MATERIALS PROVIDED
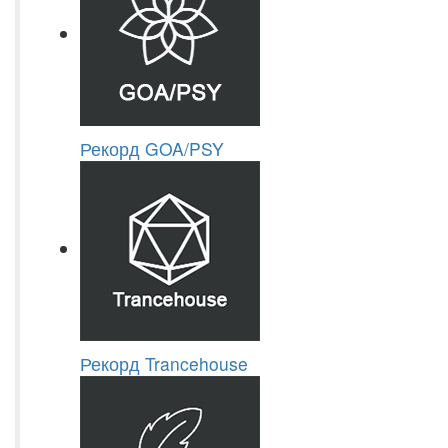
Рекорд GOA/PSY
Рекорд Trancehouse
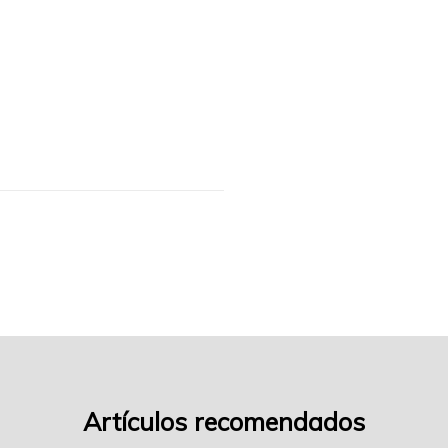
frio-
de-
marisco-
f4
Artículos recomendados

TO-DO ITEM
Lay out the lines above as a numbered list, skipping any blank lines, and leave the pictures out of your answer.

SOLUTION TO THE EXERCISE
1. Рекорд GOA/PSY
2. Рекорд Trancehouse
3. frio-
4. de-
5. marisco-
6. f4
7. Artículos recomendados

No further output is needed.